(Items stored from a collection)
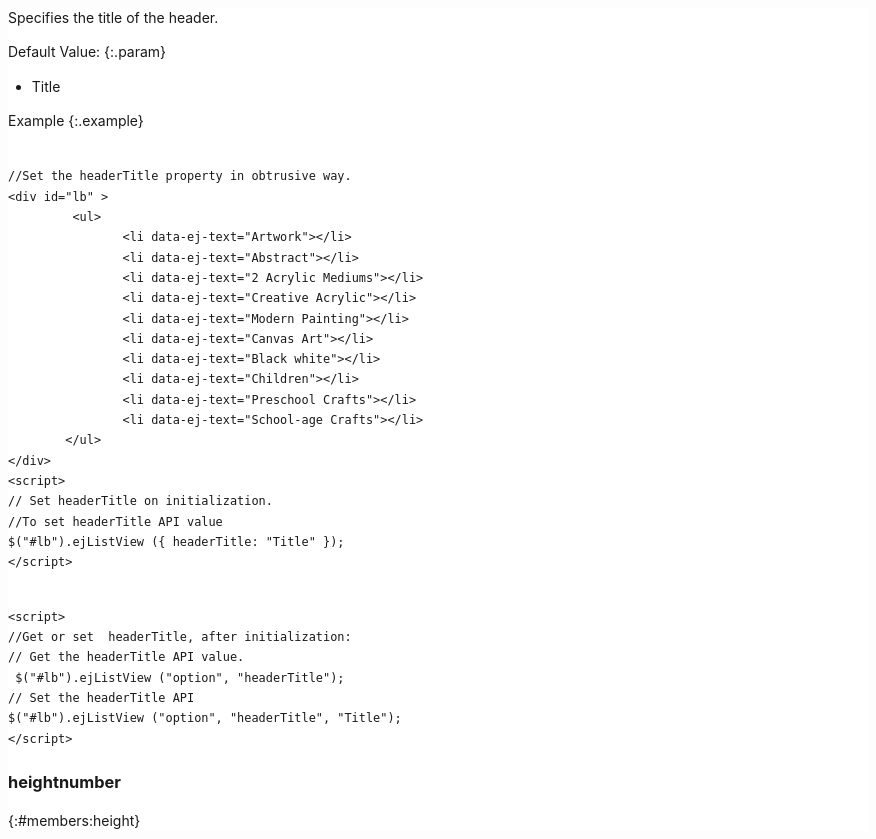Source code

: 


Specifies the title of the header.


Default Value:
{:.param}



* Title




Example
{:.example}

<pre class="prettyprint">
<code> 
//Set the headerTitle property in obtrusive way.
&lt;div id="lb" &gt;
         &lt;ul&gt;
                &lt;li data-ej-text="Artwork"&gt;&lt;/li&gt;
                &lt;li data-ej-text="Abstract"&gt;&lt;/li&gt;
                &lt;li data-ej-text="2 Acrylic Mediums"&gt;&lt;/li&gt;
                &lt;li data-ej-text="Creative Acrylic"&gt;&lt;/li&gt;
                &lt;li data-ej-text="Modern Painting"&gt;&lt;/li&gt;
                &lt;li data-ej-text="Canvas Art"&gt;&lt;/li&gt;
                &lt;li data-ej-text="Black white"&gt;&lt;/li&gt;
                &lt;li data-ej-text="Children"&gt;&lt;/li&gt;
                &lt;li data-ej-text="Preschool Crafts"&gt;&lt;/li&gt;
                &lt;li data-ej-text="School-age Crafts"&gt;&lt;/li&gt;
        &lt;/ul&gt;
&lt;/div&gt;
&lt;script&gt;
// Set headerTitle on initialization. 
//To set headerTitle API value 
$("#lb").ejListView ({ headerTitle: "Title" });
&lt;/script&gt;</code>
</pre>
<pre class="prettyprint">
<code> 
&lt;script&gt;
//Get or set  headerTitle, after initialization:
// Get the headerTitle API value.               
 $("#lb").ejListView ("option", "headerTitle");                 
// Set the headerTitle API
$("#lb").ejListView ("option", "headerTitle", "Title");
&lt;/script&gt;</code>
</pre>



### height<span class="type-signature type number">number</span>
{:#members:height}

TASK TO COMPLETE -> Which lines in the entries contain the string "initialization" with the same capitalization? Extract each of those lines in full.

OUTPUT FOR THIS EXERCISE ->
// Set headerTitle on initialization. 
//Get or set  headerTitle, after initialization:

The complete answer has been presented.